SmachWrapper to set up dialogue state machine

Given a set of controllers, this class will put together a state machine that allows simultaneous speech and behaviors. You can either run the state machine by calling standalone_start with the appropriate userdata, or you can call get_sm to get a reference to the internal state machine and use it as a state in a larger smach state machine. The input keys and outcomes of the state machine depend on the options passed to the constructor; they may include:

Input keys
  • key_or_marked_text : str
    If a phrase file is provided and use_tts is true, or debug is true, provides either a key into the phrase file or marked-up text to say with online TTS
  • key : str
    If a phrase file is provided and use_tts is false, provides a key into the phrase file.
  • marked_text : str
    If no phrase file is provided and use_tts is true, contains marked-up text to say with online TTS
  • behaviors : list of dict
    If no phrase file is provided and use_tts is false, or debug is true directly provides the behaviors for the robot to execute. A behavior has the keys “id”, “start”, and “args”.
  • wav_file_loc : list of dict
    If no phrase file is provided and use_tts is false, or debug is true directly provides a path to an audio file for the robot to play
Outcomes
  • done
    Successfully played the dialogue act. This is always a potential outcome of the state machine.
  • preempted
    The state machine was preempted. This is always a potential outcome of the state machine.
  • not_found
    If not using tts, indicates that the key was not found in the phrase file
  • missing_info
    If neither using tts nor a phrase file, indicates that the robot was not provided with behaviors and an audio file in the input userdata

Methods

get_active_states() Returns the currently-active states
get_outcome() Returns the outcome of the state machine.
get_sm() Returns the state machine
is_running() Returns whether the state machine is currently running
preempt() Preempt the state machine.
reset() Reset the state machine
standalone_start([userdata_dict]) Runs the state machine on its own.
__init__(use_tts, phrases=None, controllers=None, voice='Kimberly', debug=False)[source]

Constructor

Creates a state machine according to the provided options.

Parameters:

use_tts : bool

Whether or not to use online TTS from Amazon Polly

phrases : str, optional

Path to the phrase file to use. Defaults to None.

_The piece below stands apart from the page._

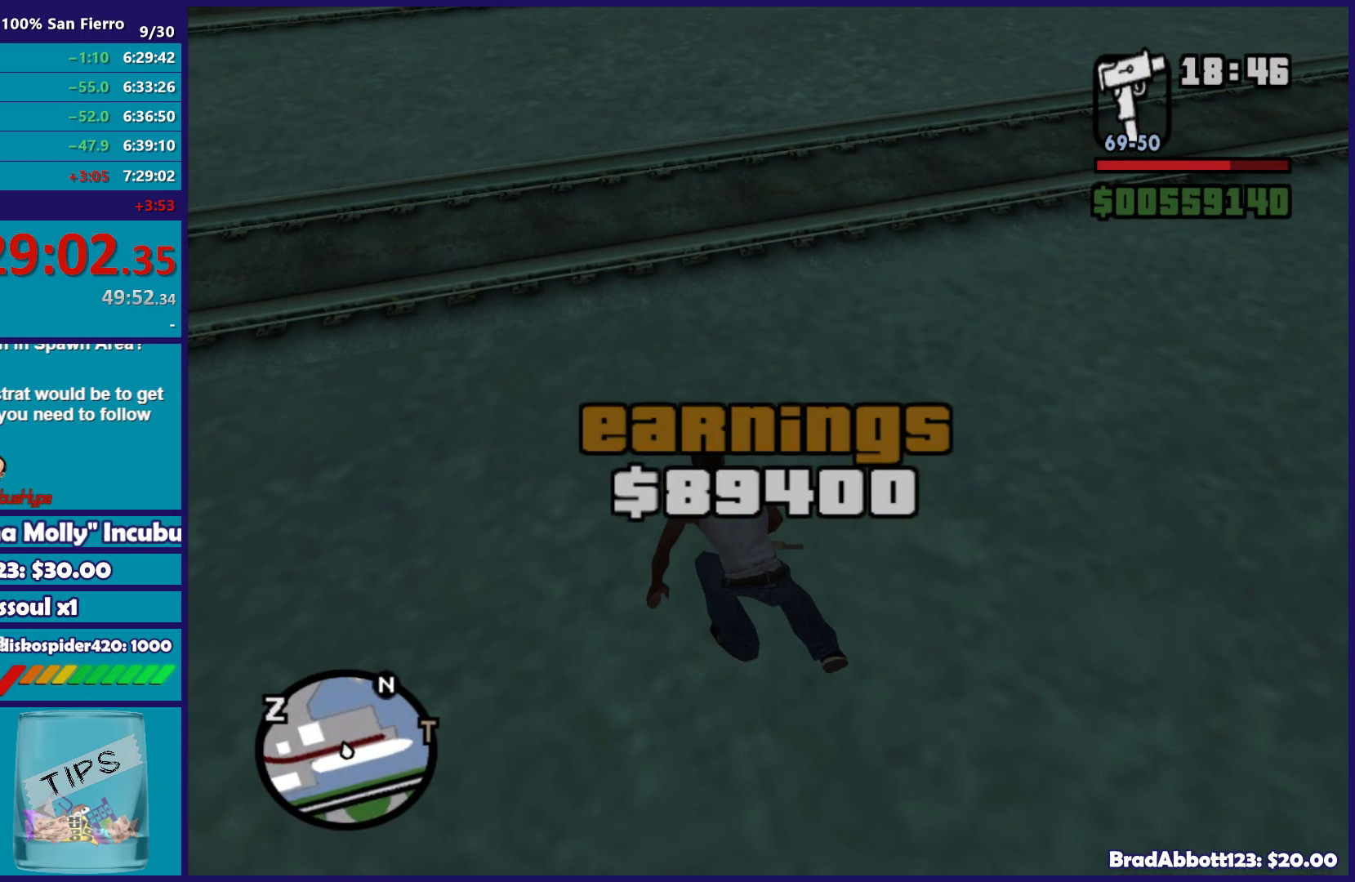
{"buttons": [], "left_stick": "up-left", "right_stick": "center", "button_events": [[183, "A", "down"], [233, "A", "up"], [350, "A", "down"], [450, "A", "up"]]}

controllers : list of ControllerState, optional

The set of controllers to use for speech. If not provided, the state machine will play audio but no behaviors.

voice : str, optional

Which Amazon Polly voice to use. Defaults to Kimberly

debug : bool, optional

If true, start in debug mode, with no audio or behaviors. Defaults to false.

get_active_states()[source]

Returns the currently-active states

If the machine is running, returns all currently-active states. Otherwise, returns None

Returns:

list of str

The names of the currently-active states

get_outcome()[source]

Returns the outcome of the state machine.

After the state machine has run to completion, this will return the outcome.

Returns:

str

The outcome of the state machine.

get_sm()[source]

Returns the state machine

Warning

Trying to run the state machine multiple times can have unexpected results. If you need to run it multiple times in various places in your code, use the standalone_start function.

Returns:

smach.StateMachine

A reference to the state machine constructed by this object.

is_running()[source]

Returns whether the state machine is currently running

Returns:

bool

Whether or not the state machine is currently running

preempt()[source]

Preempt the state machine.

Useful in the case where the state machine is running inside an action server

reset()[source]

Reset the state machine

Resets preemption in the state machine and resets the synchronizer.

standalone_start(userdata_dict={})[source]

Runs the state machine on its own.

This function resets all states in the state machine, sets the userdata using the provided dictionary (be sure it matches the input_keys for the options you have selected), and runs the state machine.

Parameters:

userdata_dict : dict

A dictionary of values to update the userdata. Which values need to be included depends on the options you provided when creating this object.